The union’s central executive council made no recommendations on how members should vote in advance of the ballot. The measure was defeated by 53% to 47%.

The government’s proposals sought to give pay increases to more than 60,000 so-called “new recruits” who became teachers since 2011.

That cohort of educators were affected by budgetary measures introduced in the aftermath of recession which cut salaries for new entrants.

The vote mirrors the result of the Irish National Teachers Oganisation (INTO) ballot, whose members also rejected the proposals by 53% to 47%. However the measures were approved by the ASTI’s sister union, the Teachers Union of Ireland (TUI).

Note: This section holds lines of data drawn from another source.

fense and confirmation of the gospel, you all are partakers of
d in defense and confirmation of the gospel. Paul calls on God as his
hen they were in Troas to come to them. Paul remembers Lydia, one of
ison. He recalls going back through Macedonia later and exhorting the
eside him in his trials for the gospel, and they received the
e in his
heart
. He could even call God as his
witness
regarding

ASTI President Breda Lynch said the union’s members are firmly committed to achieving equal pay for their lower paid colleagues: “ASTI members remain steadfast in their determination to achieve justice for their lower paid colleagues – that is, equal pay for equal work,” she said.

The union took strike action over new recruits pay in 2016. Because of this industrial action members suffered pay losses and penalties.

The union say that action put unequal pay firmly on the agenda, making it an issue the Government “could no longer ignore”.  It added that the government’s proposal represents insufficient progress and does not achieve equal pay.

The result prompted Labour Spokesperson on Education Senator Aodhán Ó Ríordáin to call on the Minister for Education, Joe McHugh, to make a new deal to avoid school strikes. 

“Two of the three major teaching unions have now rejected this deal. It is obvious that what is on offer is not satisfactory to the majority of teachers in Ireland,” Senator O’Ríordáin said.

The Minister for Education needs to show leadership and dispatch with formalities, by engaging with unions immediately, in order to prevent industrial chaos.